At this point, it should be clear that the people who run the European Union are not going to save the Palestinians. Ursula von der Lying is not coming to the rescue. Nor Kaja Kallas because they are the problem. They are the ones who, meeting after meeting, year after year, choose complicity over action and profit over principle, and alliance over law. They are not listening to the million citizens who signed the initiative. They are listening to the lobbyists, the defence contractors, and the diplomats who whisper that ‘constructive dialogue’ is better than sanctions.

And yet the citizens of Europe have shown that they do want something different, and that matters more than Tuesday’s decision would suggest.

Watch: One of the many, regular demonstrations in London in solidarity with Palestine and against the far right.
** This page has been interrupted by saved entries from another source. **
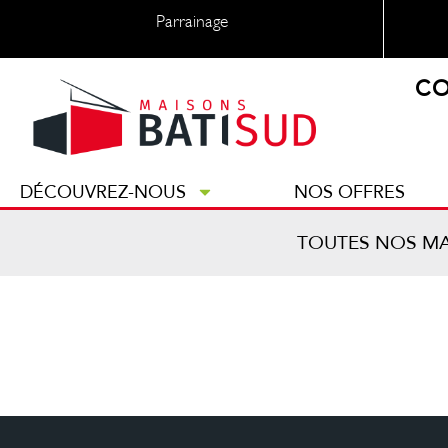
Parrainage
CO
DÉCOUVREZ-NOUS
NOS OFFRES
TOUTES NOS M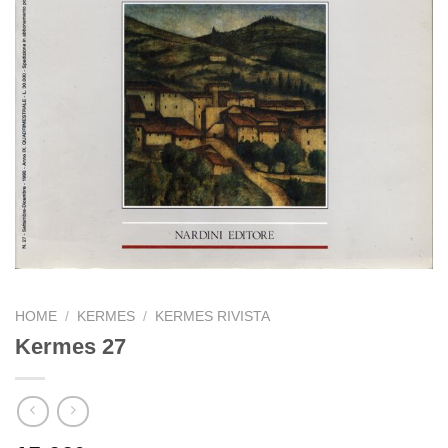
HOME
/
KERMES
/
KERMES RIVISTA
Kermes 27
One million signatures is not nothing. The growing public demand for accountability is not nothing. The protests, the boycotts, the grassroots movements across the continent — none of it is nothing. The situation will not change until the people of Europe make it as uncomfortable and as expensive for their governments to perpetuate this complicity as it currently is to challenge it. That means organising, boycotting, and refusing to accept ‘constructive dialogue’ as a substitute for justice. It means voting out every politician who stood in that room in Luxembourg on Tuesday and decided that trade was worth more than human rights.

The evidence was overwhelming, the legal case was airtight, the democratic mandate was the loudest the Union had received on a foreign policy question in years, and none of it moved them.

Now it is our turn to decide what we do with that information.